=== Texto de origem ===

2. A busca pessoal preventiva e a processual

De acordo com o momento em que é realizada, bem como a sua finalidade, a busca pessoal terá caráter preventivo ou processual. Identifica-se, nesse raciocínio, a natureza jurídica do ato. Antes da efetiva constatação da prática delituosa, ela é realizada por iniciativa de autoridade policial competente e constitui ato legitimado pelo exercício do poder de polícia, na esfera de atuação da Administração Pública, com objetivo preventivo (busca pessoal preventiva). Realizada após a prática, ou em seguida à constatação da prática criminosa, ainda que como seqüência da busca preventiva, tenciona normalmente atender ao interesse processual (busca pessoal processual), para a obtenção de objetos necessários ou relevantes à prova de infração, ou mesmo à defesa do réu (alínea e, do parágrafo 1º, do art. 240 do CPP).

A busca domiciliar, por outro lado, possui sempre caráter processual, posto que autorizada judicialmente por fundadas razões, nos termos do parágrafo 1º do art. 240. Ocorre que a busca domiciliar, diferentemente da busca pessoal, sempre dependerá de ordem judicial, ressalvada a hipótese de autorização do morador ou de a própria autoridade judicial realizá-la pessoalmente, situações não vinculadas ao caráter estrito de prevenção [02].

===

= O que fazer =
[1] No texto sobre busca pessoal, que caráter a busca domiciliar tem sempre?
[2] Copie do texto sobre busca pessoal o trecho entre "A busca domiciliar, por" e "de prevenção [02].", com esses dois pontos incluídos.
Para responder, use só o texto acima.

=== Dados fornecidos ===

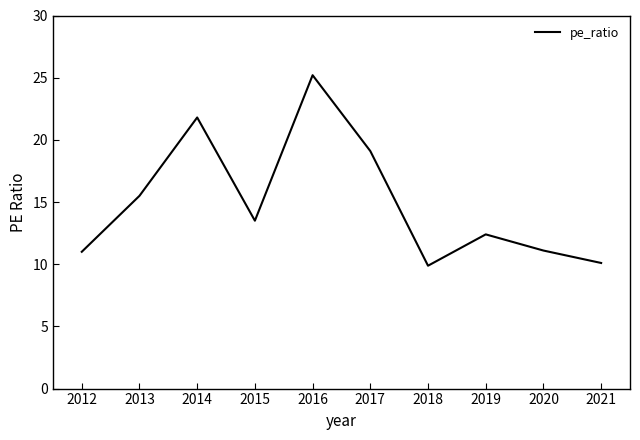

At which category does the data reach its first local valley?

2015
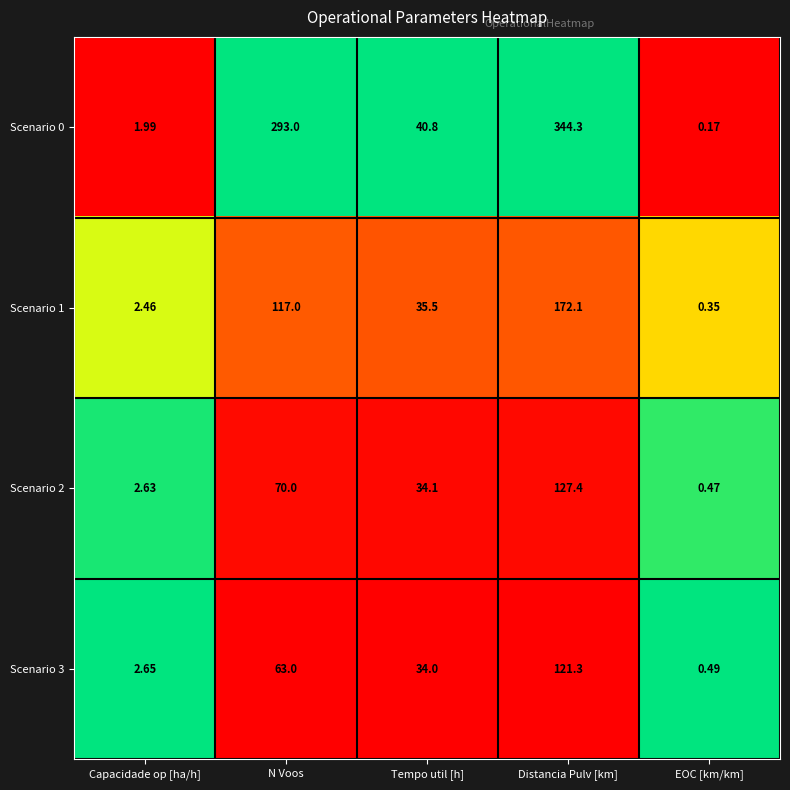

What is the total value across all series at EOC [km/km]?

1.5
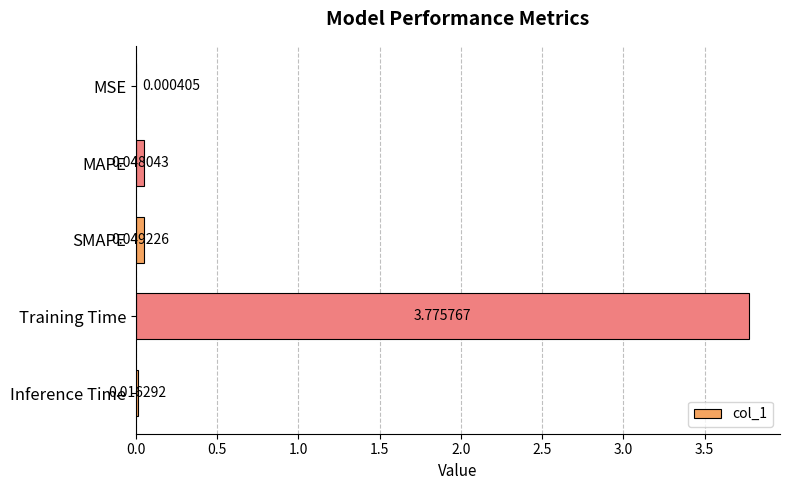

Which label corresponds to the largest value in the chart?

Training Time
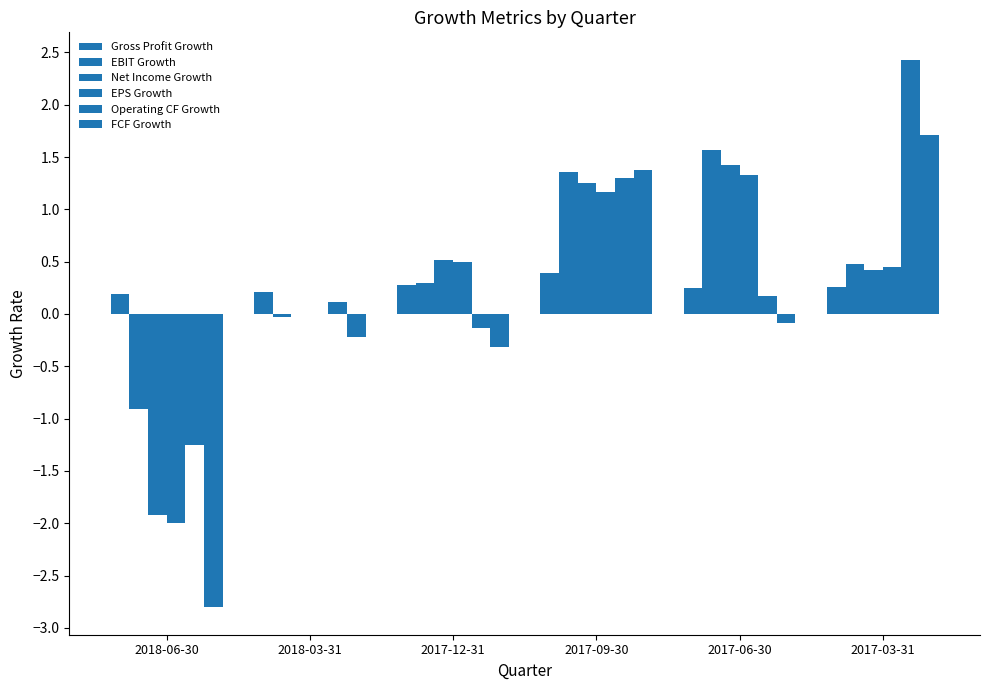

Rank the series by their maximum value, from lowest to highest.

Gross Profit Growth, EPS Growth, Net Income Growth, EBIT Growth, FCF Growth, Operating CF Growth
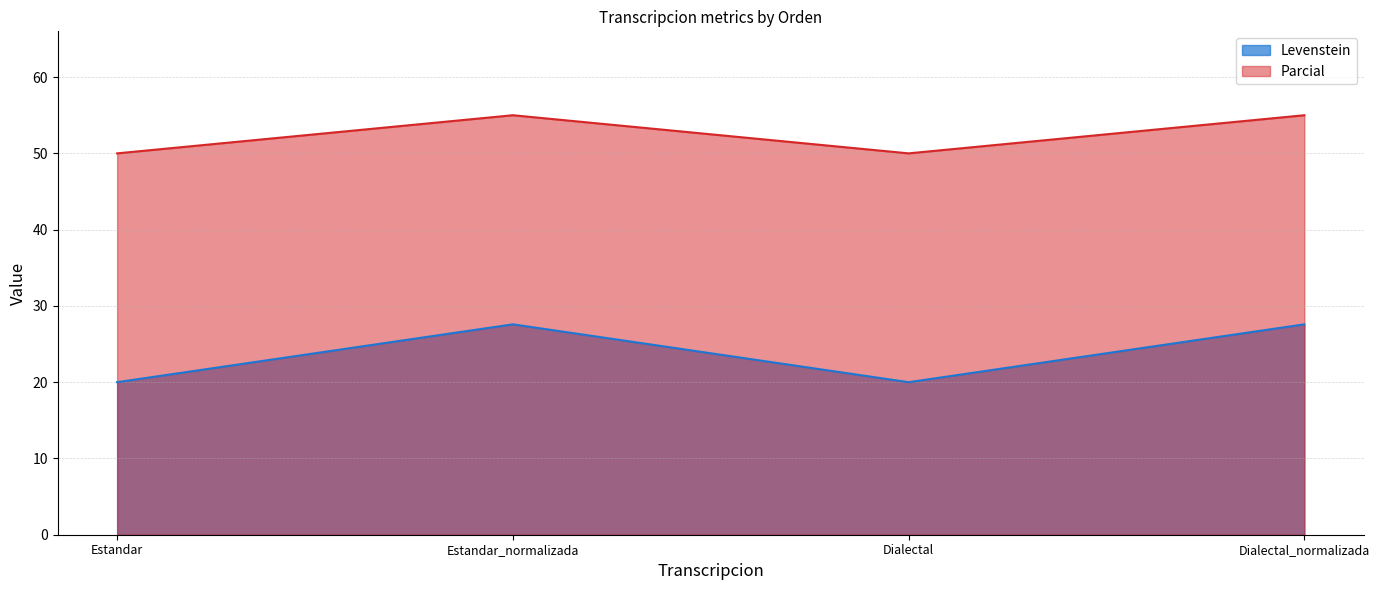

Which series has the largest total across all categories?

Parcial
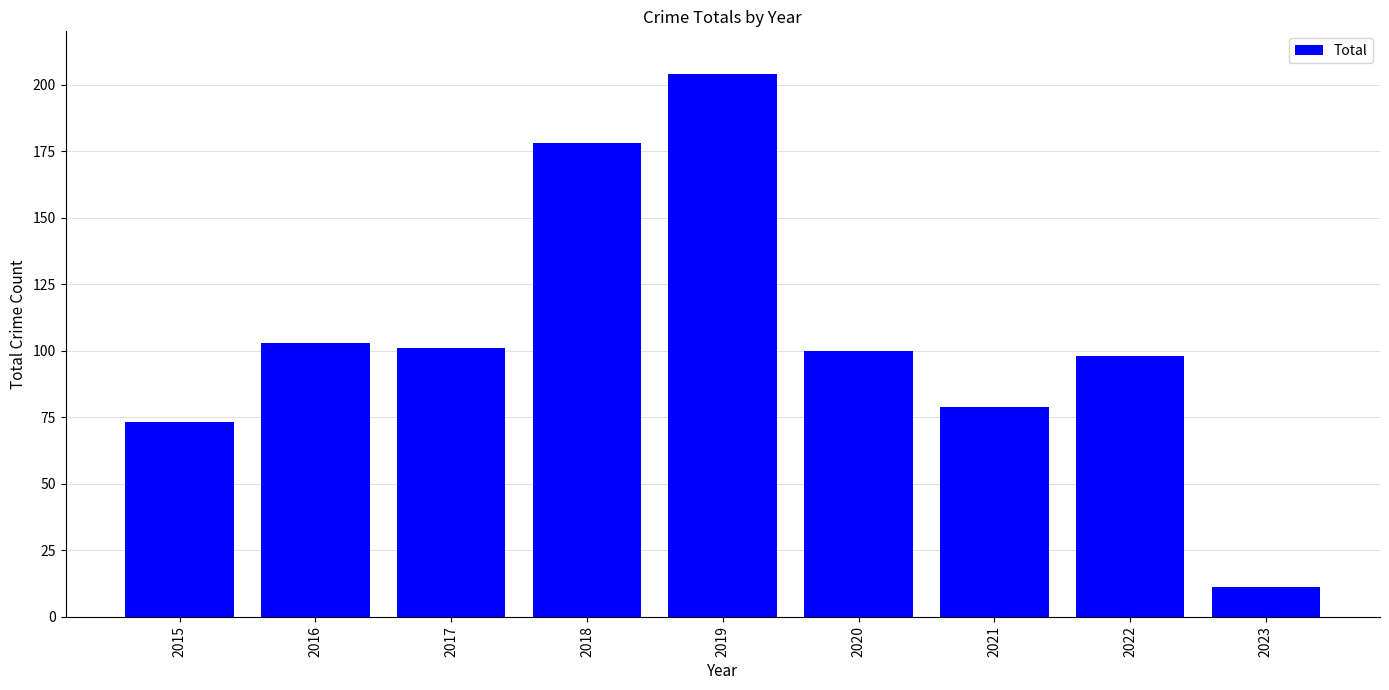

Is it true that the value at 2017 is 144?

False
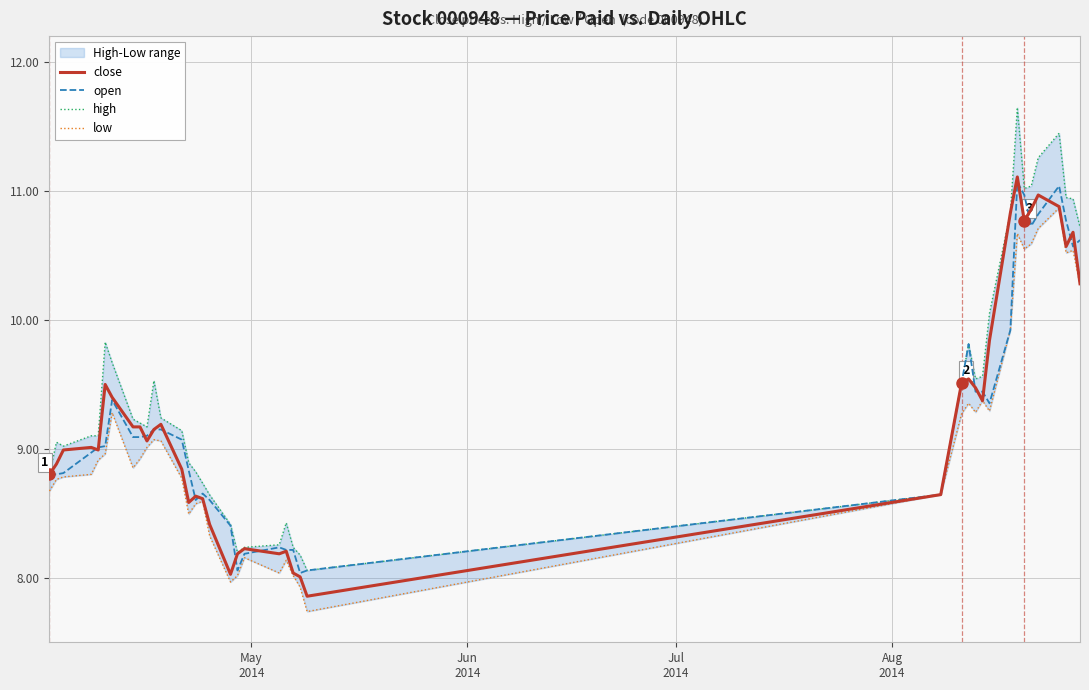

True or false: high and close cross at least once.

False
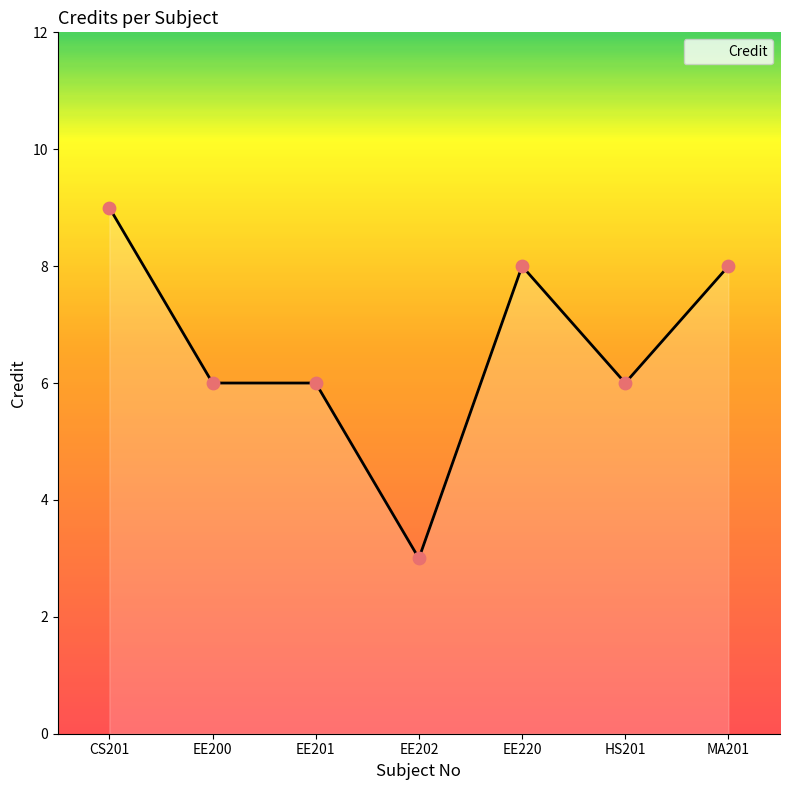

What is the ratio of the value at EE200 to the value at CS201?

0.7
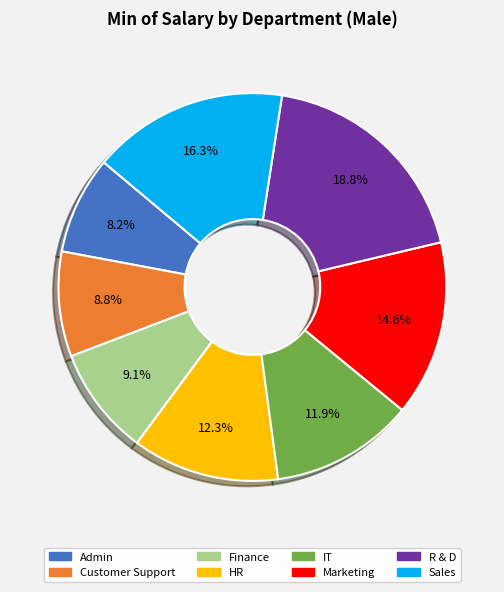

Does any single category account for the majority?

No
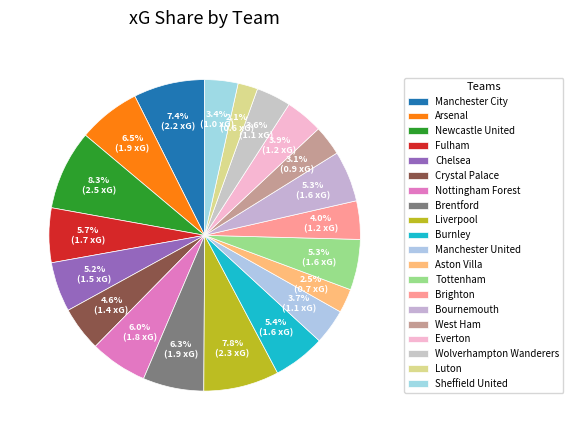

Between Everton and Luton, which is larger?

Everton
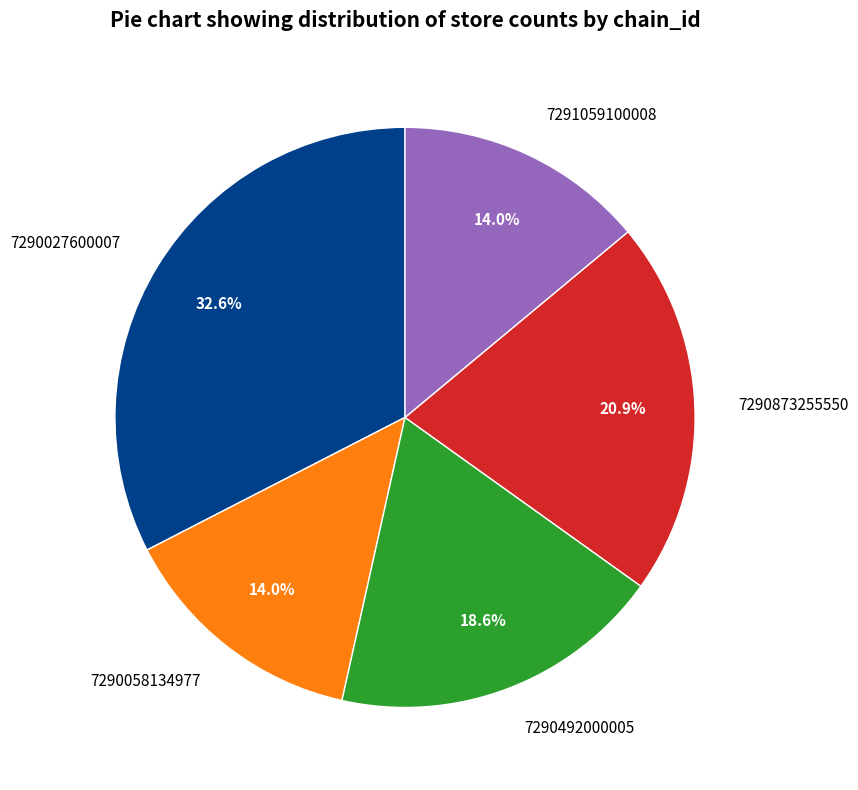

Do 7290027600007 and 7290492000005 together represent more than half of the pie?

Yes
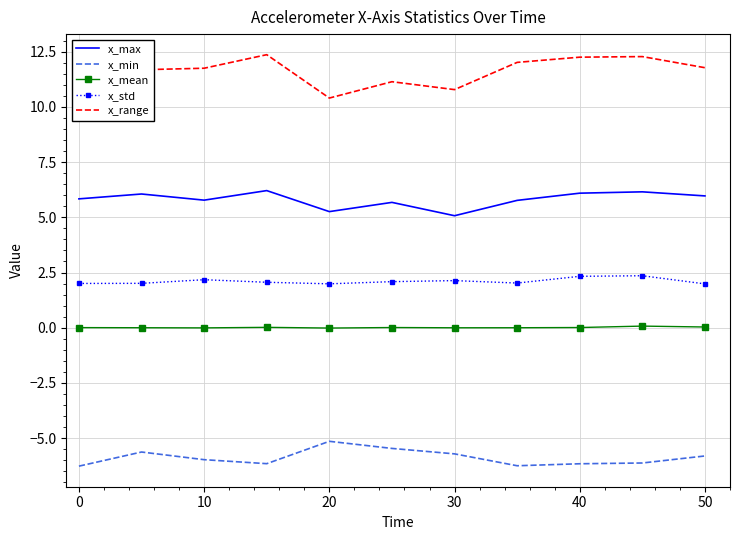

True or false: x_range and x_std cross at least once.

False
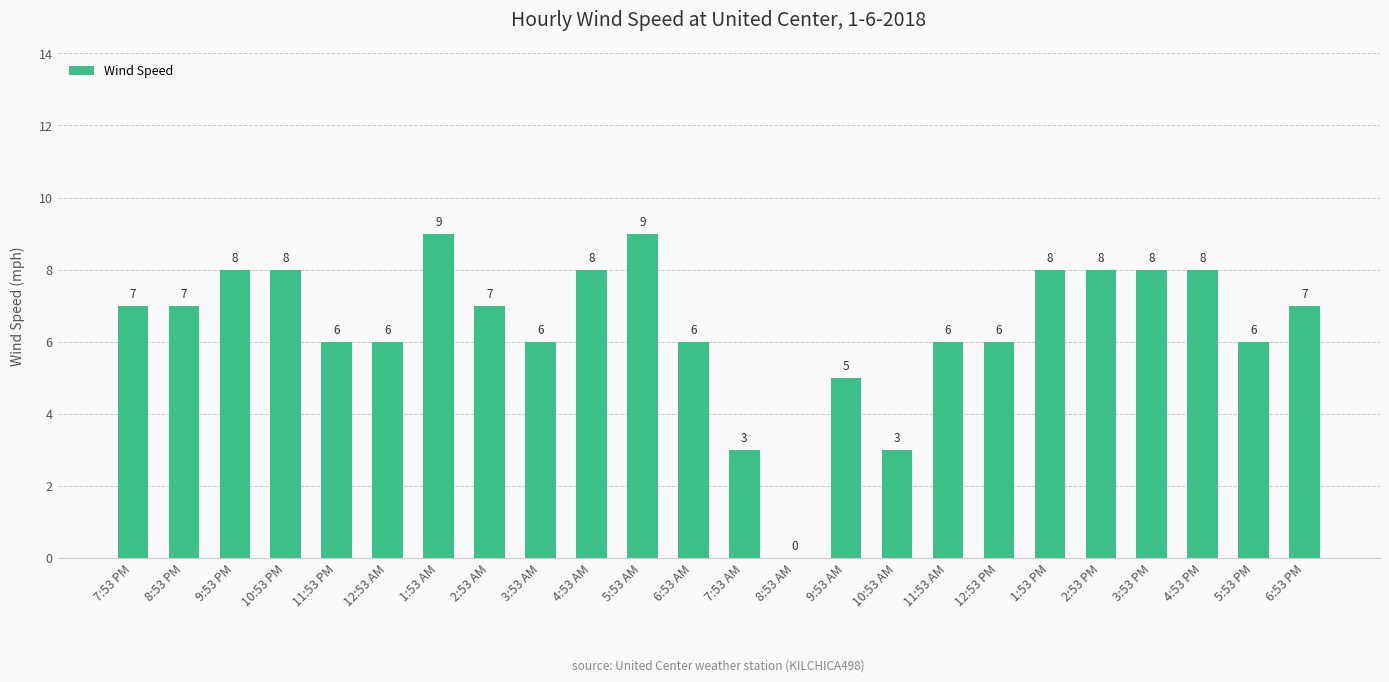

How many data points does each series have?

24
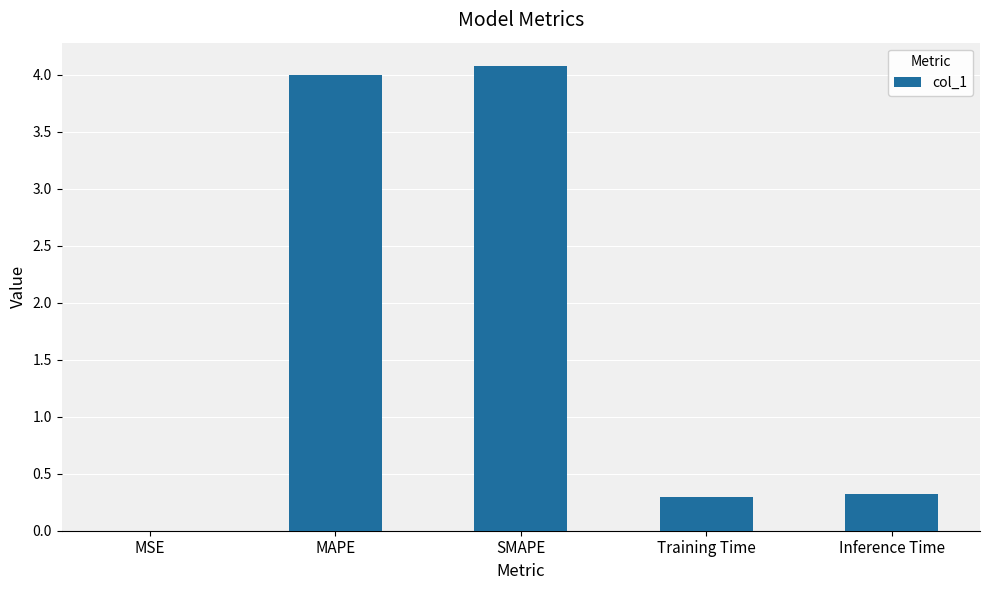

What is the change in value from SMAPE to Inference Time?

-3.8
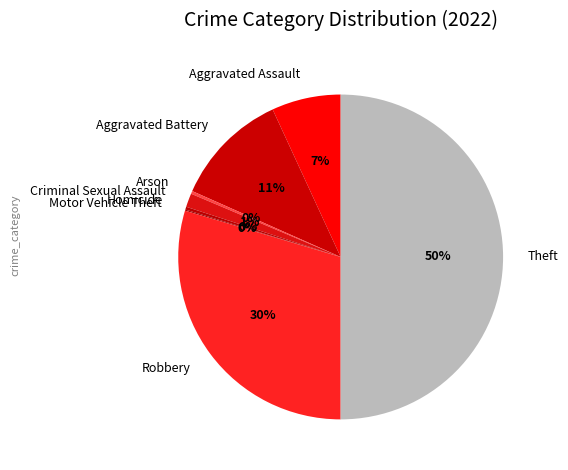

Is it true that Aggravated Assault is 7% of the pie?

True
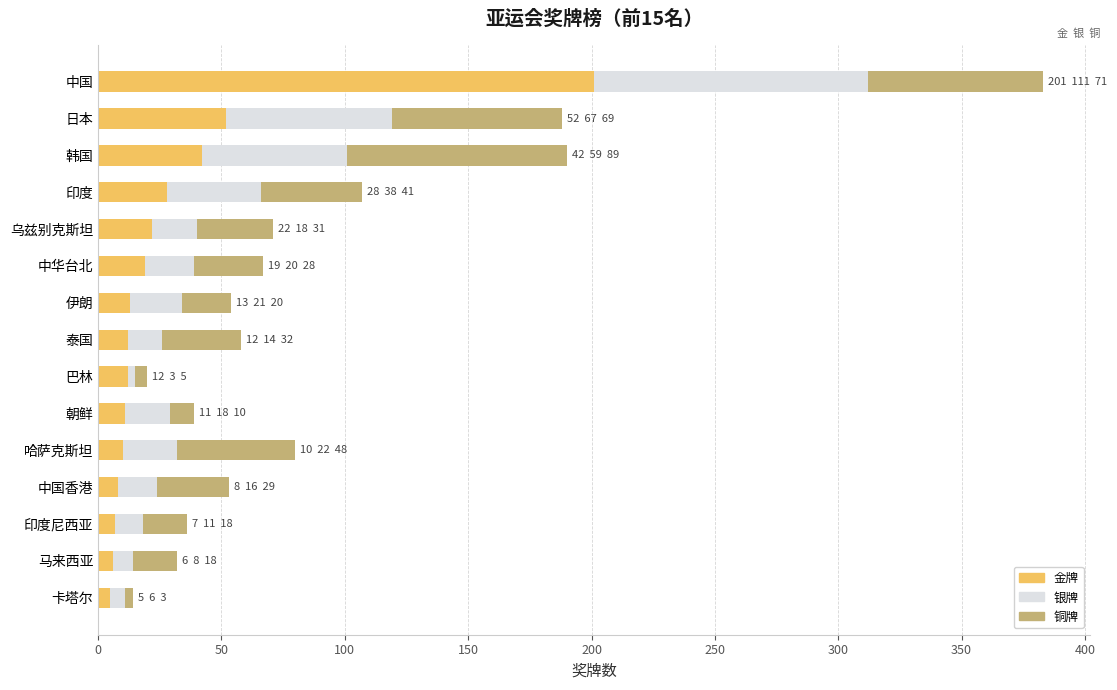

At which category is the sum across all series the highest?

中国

===

= Respostas das tarefas =
[1] Caráter processual.

[2]
A busca domiciliar, por outro lado, possui sempre caráter processual, posto que autorizada judicialmente por fundadas razões, nos termos do parágrafo 1º do art. 240. Ocorre que a busca domiciliar, diferentemente da busca pessoal, sempre dependerá de ordem judicial, ressalvada a hipótese de autorização do morador ou de a própria autoridade judicial realizá-la pessoalmente, situações não vinculadas ao caráter estrito de prevenção [02].